C’est fait. En 2023, la CAF lancera la Superligue, qui réunira les meilleures équipes du continent. Une bonne ou une mauvaise nouvelle pour le football africain ?
Tout avait été fait pour qu’elle voie le jour en Europe. Mais c’est bien en Afrique que sera finalement expérimentée la Super Ligue. C’était une des promesses faites par Patrice Motsepe à Gianni Infantino lors de l’élection pour la présidence de la Confédération africaine de football (CAF) : contre un soutien du patron de la FIFA, le Sud-Africain avait assuré à ce dernier qu’il ferait tout pour mettre en place la Super Ligue africaine. Pour le remercier, Infantino avait alors promis, de son côté, au club du Mamelodi Sundowns FC de Motsepe qu’il pourrait participer à la compétition d’élite.
Il n’aura pas fallu longtemps pour que le Sud-Africain se refasse le messager d’Infantino. Après un peu plus de trois mois passés à la tête de la CAF, Motsepe avait finalement remis sur les rails sa proposition de Superligue africaine. Puis, en novembre dernier, les membres de la CAF, lors d’une Assemblée générale extraordinaire au Caire, avaient « reconnu l’avantage potentiel d’une superligue panafricaine et encouragé le Comité exécutif de la CAF à poursuivre son étude et ses investigations afin de finaliser son plan pour le lancement » de la compétition.
Des sommes folles en jeu
En réalité, l’étude sur la question n’a pas véritablement eu lieu, car le processus était déjà lancé. Il était alors question de mettre en place une ligue fermée comprenant 24 équipes, qui toucheraient chacune 1 million de dollars, rien que pour leur participation. Avec, à la clé pour l’équipe gagnante, une somme allant jusqu’à 10 millions de dollars.

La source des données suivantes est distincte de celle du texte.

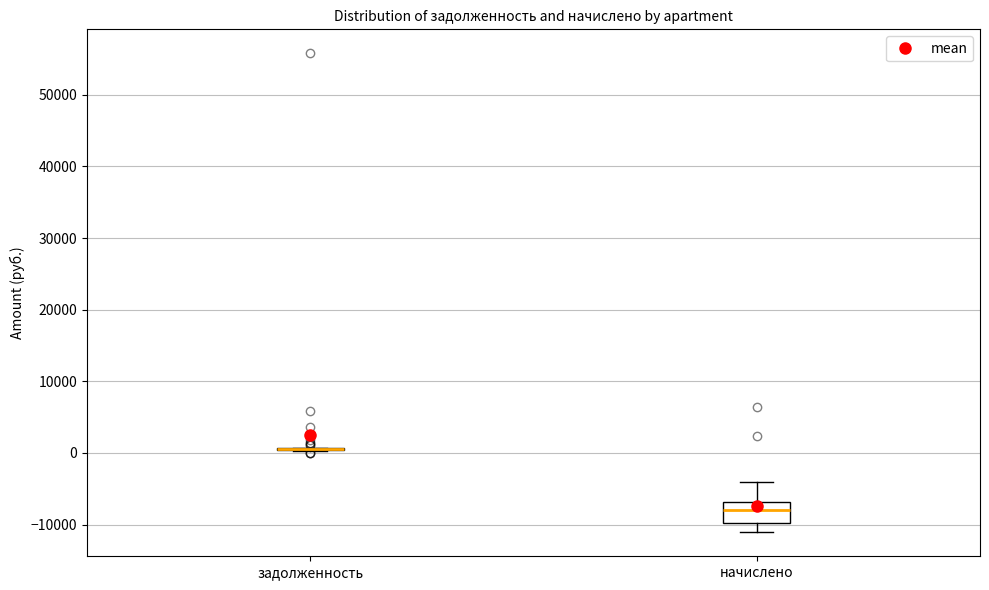

Reading left to right, read every box against the y-axis: the position of its median line, the range the box covers, and the ends of its whiskers. The values are not printed on the chart, so give them approximately, as read against the axis.

задолженность: box collapsed to a line at 1000, whiskers 0 to 1000
начислено: median -8000, box -10000 to -7000, whiskers -11000 to -4000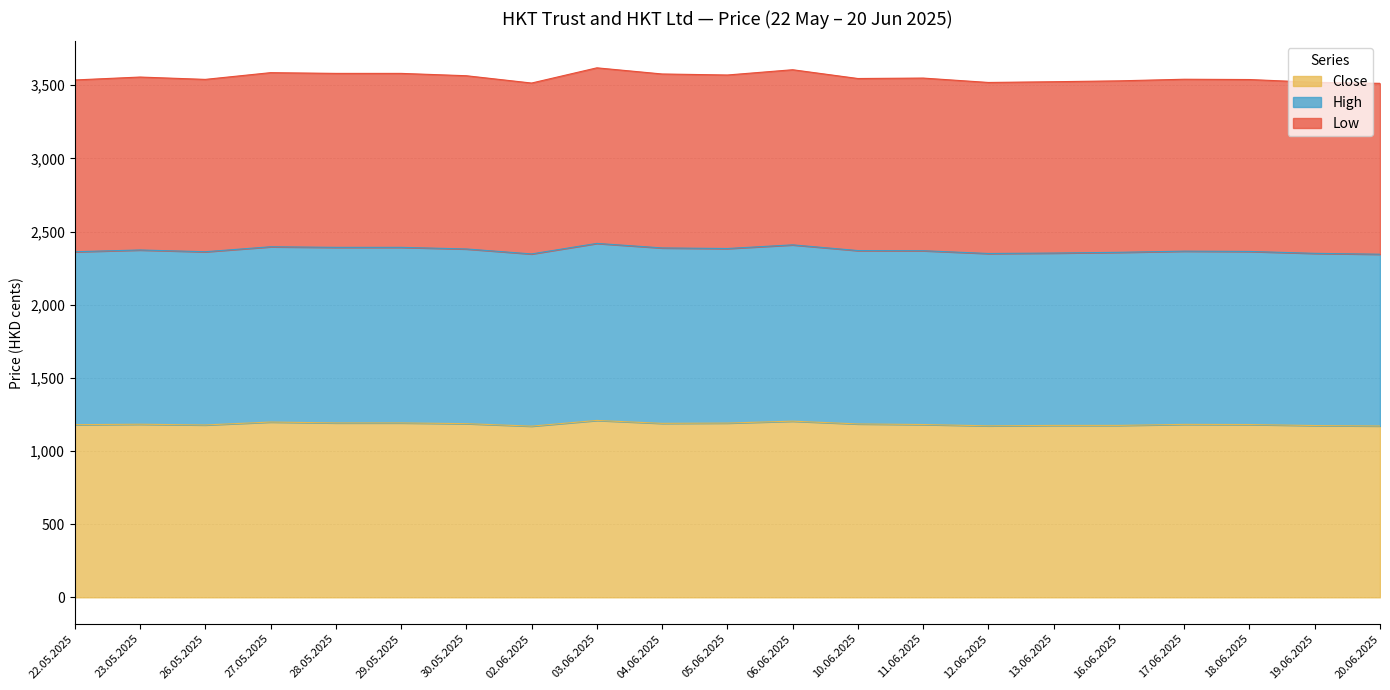

What is the total value across all series at 19.06.2025?

3520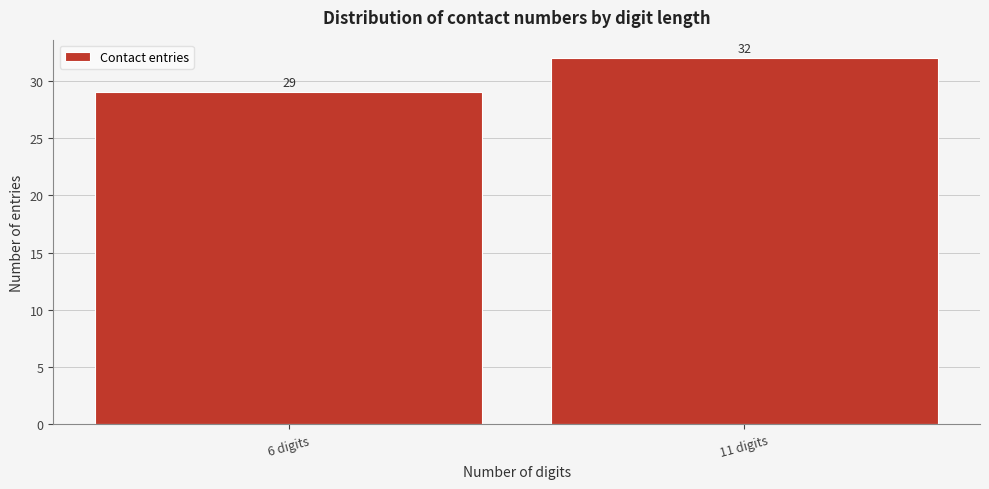

Reading left to right, list all the values displayed in this chart.

29	32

Ce mercredi 10 août, en Tanzanie, le patron de la CAF a finalement annoncé le lancement de la Superligue. Celle-ci se déroulera en 2023, pour sa première édition. Les 24 équipes sélectionnées seront issues de seize pays africains.
« Il faut que le football africain de clubs puisse rivaliser avec les meilleurs », argumente Patrice Motsepe. Une drôle de façon de voir les choses : en Europe, le même projet de ligue d’élite avait été abandonné. En Afrique, Motsepe ne devrait pas rencontrer la même résistance qu’en Europe : les sommes promises par le patron de la CAF sont en effet alléchantes.
Mais la finalisation de la Superligue africaine pose une nouvelle fois la question de la mainmise de la FIFA sur la CAF. Car la compétition est bien sortie du cerveau de Gianni Infantino. En novembre 2019, le patron de la FIFA, en voyage en République démocratique du Congo, avait pour la première fois évoqué ce projet, avant que celui-ci soit confirmé en février 2020 au Maroc.
Un arrêt de mort pour les clubs plus modestes ?
L’étude de faisabilité lancée en 2021 n’a donc été qu’une formalité pour Motsepe, qui peut désormais lancer sa Superligue qui comprendra trois groupes de huit équipes, avant des playoffs pour les premiers de chaque groupe.
Reste désormais à savoir quelles seront les conséquences sur le football africain. Si l’objectif est de « rivaliser avec les meilleurs », plusieurs questions restent en suspens. La première concerne le calendrier : les équipes nationales auront-elles encore assez de temps pour préparer les Coupes d’Afrique des nations ? La CAN et le Championnat d’Afrique des nations de football (CHAN) auront-ils d’ailleurs encore un intérêt ?
Surtout, la Superligue ne va-t-elle pas financièrement cannibaliser le football africain ? Un budget de 97 millions d’euros devrait lui être attribué, grâce aux sponsors et des droits de diffusion conséquents. Mais la manne ira toujours — ou presque — aux mêmes clubs. Qu’en sera-t-il de la formation ? Des clubs plus modestes ? Et surtout de la Ligue des champions africaine, qui rapportera beaucoup moins que la Superligue.
L’ancienne star du Cameroun, Roger Milla, est sorti de son silence pour remettre en cause la décision de la CAF. « Il aurait sans doute été préférable d’améliorer les deux compétitions qui existent déjà (la Ligue des champions et la Coupe de la CAF, ndlr). Avec cette Superligue, j’ai peur qu’elles soient au contraire de moins en moins attractives », indique-t-il.
La seule solution pour le football africain serait d’obliger les clubs participant à la Superligue à verser des fonds aux fédérations nationales. Mais cela ne semble pas être l’esprit de la compétition imaginée par Infantino et Motsepe, qui sont en train de creuser un fossé entre les clubs modestes et les équipes les plus performantes du continent.